Five Augusts ago, 18-year-old me checked my University of Alabama move-in email one last time, assuring myself that, in the morning, college was finally happening. 8 a.m. would be here soon, so I slipped into my childhood bed and pulled the twin-size comforter snugly under my chin. I gazed upward at the decade-old constellation of sticky, luminescent stars still affixed to my bedroom ceiling. After tonight, I thought, my life will change forever.
Four years later, there I lay once again, staring up at the makeshift vision board I had taped above my college apartment bed. My cat, Leo, shuffled around in one of the myriad boxes I had piled about the room. Tomorrow, I’d pack up my decrepit Honda and make for a new, post-college life away from Tuscaloosa. For the second time in my short span of existence, everything was about to change. Only this time, I wasn’t so sure what would be waiting for me. I knew the gravity of the moment wouldn’t hit until later, but I knew this was it.
College was over.
Now, one year into full-fledged adulting, I can safely say that I’m not only surviving, but thriving in a world devoid of $2 double-wells and XXL tees. Here’s what I’ve learned so far.
Class vs. Cube
One of the biggest adjustments of post-college life has been acclimating to the 8–5 groove.
Boy, how I miss those 2-hour gaps between classes. Breaking an hour for lunch isn’t quite the same as reading Voltaire on the Quad until astronomy starts.

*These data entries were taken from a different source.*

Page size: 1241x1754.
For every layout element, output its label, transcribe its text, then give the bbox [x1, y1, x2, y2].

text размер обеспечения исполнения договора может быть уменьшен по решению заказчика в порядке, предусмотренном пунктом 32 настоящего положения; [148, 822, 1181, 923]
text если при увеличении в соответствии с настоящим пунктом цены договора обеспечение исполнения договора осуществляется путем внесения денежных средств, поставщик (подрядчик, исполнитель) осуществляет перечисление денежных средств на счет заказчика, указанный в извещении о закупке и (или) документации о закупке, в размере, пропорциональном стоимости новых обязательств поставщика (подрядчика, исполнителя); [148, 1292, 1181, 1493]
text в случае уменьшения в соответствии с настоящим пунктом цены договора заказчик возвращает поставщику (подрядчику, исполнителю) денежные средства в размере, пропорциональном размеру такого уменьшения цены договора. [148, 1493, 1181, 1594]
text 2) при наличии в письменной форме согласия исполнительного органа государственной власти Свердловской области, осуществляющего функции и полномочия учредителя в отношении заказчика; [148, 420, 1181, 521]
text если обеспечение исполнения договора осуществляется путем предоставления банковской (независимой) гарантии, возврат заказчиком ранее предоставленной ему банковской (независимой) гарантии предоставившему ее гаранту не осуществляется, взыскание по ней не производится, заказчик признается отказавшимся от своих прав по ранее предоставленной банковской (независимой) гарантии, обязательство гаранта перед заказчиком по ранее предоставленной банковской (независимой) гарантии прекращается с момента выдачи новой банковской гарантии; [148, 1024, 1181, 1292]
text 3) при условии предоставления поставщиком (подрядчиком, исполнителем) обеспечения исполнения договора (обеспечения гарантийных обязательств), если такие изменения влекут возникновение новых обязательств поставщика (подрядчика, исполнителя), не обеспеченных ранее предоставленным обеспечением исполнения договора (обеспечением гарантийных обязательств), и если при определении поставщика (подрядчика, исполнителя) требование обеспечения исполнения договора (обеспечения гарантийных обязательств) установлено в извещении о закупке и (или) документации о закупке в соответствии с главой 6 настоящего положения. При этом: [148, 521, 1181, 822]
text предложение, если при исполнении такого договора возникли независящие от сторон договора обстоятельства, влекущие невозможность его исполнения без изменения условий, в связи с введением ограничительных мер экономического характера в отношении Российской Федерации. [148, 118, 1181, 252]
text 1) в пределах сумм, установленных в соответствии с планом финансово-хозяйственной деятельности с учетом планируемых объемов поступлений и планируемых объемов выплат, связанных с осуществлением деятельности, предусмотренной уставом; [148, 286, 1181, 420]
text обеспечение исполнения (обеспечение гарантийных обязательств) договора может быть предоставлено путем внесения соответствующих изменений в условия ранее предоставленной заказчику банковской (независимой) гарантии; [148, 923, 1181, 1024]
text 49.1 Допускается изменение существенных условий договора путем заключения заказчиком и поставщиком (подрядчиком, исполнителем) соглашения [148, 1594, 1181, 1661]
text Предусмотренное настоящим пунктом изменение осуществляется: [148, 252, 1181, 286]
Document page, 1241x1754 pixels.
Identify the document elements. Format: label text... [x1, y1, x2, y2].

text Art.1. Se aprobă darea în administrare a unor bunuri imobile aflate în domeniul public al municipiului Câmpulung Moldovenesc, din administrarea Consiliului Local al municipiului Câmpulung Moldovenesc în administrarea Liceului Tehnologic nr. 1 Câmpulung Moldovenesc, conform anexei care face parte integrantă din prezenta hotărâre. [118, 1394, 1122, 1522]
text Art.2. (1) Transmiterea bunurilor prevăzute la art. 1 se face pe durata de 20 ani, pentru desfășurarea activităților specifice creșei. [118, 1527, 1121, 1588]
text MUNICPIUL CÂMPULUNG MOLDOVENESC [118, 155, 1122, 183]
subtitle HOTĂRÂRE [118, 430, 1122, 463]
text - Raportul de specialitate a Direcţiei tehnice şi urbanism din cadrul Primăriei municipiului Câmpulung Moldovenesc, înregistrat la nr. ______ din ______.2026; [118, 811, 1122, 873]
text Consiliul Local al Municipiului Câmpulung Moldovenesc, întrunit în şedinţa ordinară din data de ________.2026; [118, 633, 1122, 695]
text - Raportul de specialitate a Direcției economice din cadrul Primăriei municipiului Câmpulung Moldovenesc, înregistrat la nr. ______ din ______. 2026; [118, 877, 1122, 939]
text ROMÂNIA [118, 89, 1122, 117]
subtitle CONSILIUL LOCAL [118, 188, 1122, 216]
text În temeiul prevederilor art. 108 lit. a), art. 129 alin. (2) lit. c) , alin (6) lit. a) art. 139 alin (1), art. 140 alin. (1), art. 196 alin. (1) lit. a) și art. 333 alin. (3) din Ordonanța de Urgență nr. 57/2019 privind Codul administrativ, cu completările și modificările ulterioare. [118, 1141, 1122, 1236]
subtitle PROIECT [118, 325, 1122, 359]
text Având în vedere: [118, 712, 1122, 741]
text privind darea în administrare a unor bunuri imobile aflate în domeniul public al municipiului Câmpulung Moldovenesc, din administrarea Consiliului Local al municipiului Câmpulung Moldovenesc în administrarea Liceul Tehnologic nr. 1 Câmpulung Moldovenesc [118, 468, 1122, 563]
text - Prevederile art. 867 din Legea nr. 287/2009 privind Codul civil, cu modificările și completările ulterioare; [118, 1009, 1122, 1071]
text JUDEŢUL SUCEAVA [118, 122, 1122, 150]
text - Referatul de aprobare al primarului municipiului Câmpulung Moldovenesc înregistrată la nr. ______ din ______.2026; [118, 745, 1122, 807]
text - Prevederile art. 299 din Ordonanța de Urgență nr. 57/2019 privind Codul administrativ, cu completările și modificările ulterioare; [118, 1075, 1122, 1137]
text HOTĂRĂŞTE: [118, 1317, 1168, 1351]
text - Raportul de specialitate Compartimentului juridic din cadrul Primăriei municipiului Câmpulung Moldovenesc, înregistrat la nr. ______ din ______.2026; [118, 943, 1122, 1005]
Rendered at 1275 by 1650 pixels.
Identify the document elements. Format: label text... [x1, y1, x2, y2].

Apart from learning time management, I had to remind myself not to expect results in my new career instantly. In college, it took years to reach the professional milestones, achievements, and reputation that I graduated with. The workplace is no different. You’re essentially a freshman all over again. Learning to stand out and make a name for yourself at work, just like in college, is a surefire way to start the climb up. Only this time, it’s done over coffee, not keg stands.
Looking 4 Friends
I remember feeling a bit lost when I first moved to Birmingham. I was out of my comfort zone, I didn’t know many people, and I couldn’t even get to the gas station without pulling up the GPS.
That’s a sharp contrast from the easygoing flow of college.
In reality, it’s not hard to make friends post-college, but it is different. Being surrounded by 20,000 people your age (plus having a constant margarita buzz) makes collegiate friend-finding oh so easy. Don’t be alarmed if you don’t instantly assemble a squad in your new city. Building relationships takes more time and effort outside of college.
Since moving, I’ve grown closer with old friends and acquaintances, and made new besties through work and mutual friends. Just like the newbies in the dorm, sometimes it takes a little prodding to get to know some of the coolest people. You never know who you’ll meet until you try.
I had never understood the concept of “finding yourself.”
I’ve already picked out my major, I thought. What else is there to decide?
Up until now, our standards of success and progress have been outlined for us: Graduate in 4 years, make an A on this paper, get 3 internships and make it look bomb on LinkedIn. So it shouldn’t come as a shock that no longer having that road map feels a little weird.
It’s not as easy as logging into DegreeWorks and checking your class completion bar anymore. You have to learn to set your own goals and aspirations, and create your own metrics by which you judge yourself.
Yeah, yeah, it’s easier said than done. And that’s where I believe the “finding yourself” thing comes into play. We’re young, we’re free, we’ve finally got (a smidgen of) our own money. Don’t waste your after-work time veg’d out on Netflix. Try sometime new, start a blog, plan a trip you’ve always wanted to take. After 22 years, it’s finally up to you to draw the plan.
How to Not Be Poor
Money was such a trivial thing in college. You didn’t really need it to get by. There were meal plans and Dining Dollars for food, and rent money came from that sweetheart Sallie Mae. I can remember cleaning out my car for the sheer prospect of finding enough stray bills and coins to pay cover for the night.
In the grown-up world, that first paycheck – while glorious – is dangerous.
Wow! I remember thinking. I’ve never seen so many digits in my bank account!
What I failed to remember with that first paycheck is that it had to fund a lot more than my weekend gallivanting. Soon, I was cursing my frivolous card swipes and vowed to take control of my poverty-inducing spending habits.
I devised a system that has worked well so far.
I added up the total amount of my monthly bills. I then halved that amount to coincide with my twice-monthly pay schedule. Every payday, that amount auto-transfers from my checking to savings. I’ll later go back and return the money when I sit down to pay bills, but it helps tremendously by giving me an instant picture of how much expendable income I’m working with.
There are lots of different apps and methods for tracking and managing spending, but this one has worked best for me.
No matter how rich you feel on payday, just remember – if you ball like a rock star this week, you’ll play Lord of Leftovers next week.
These are just a few of the lessons I’ve learned in my first year out of college. If you’re in the same spot, just know that it’s not as scary as it sometimes seems. You’ll acclimate, and you might just find that some of your best adventures are yet to arrive.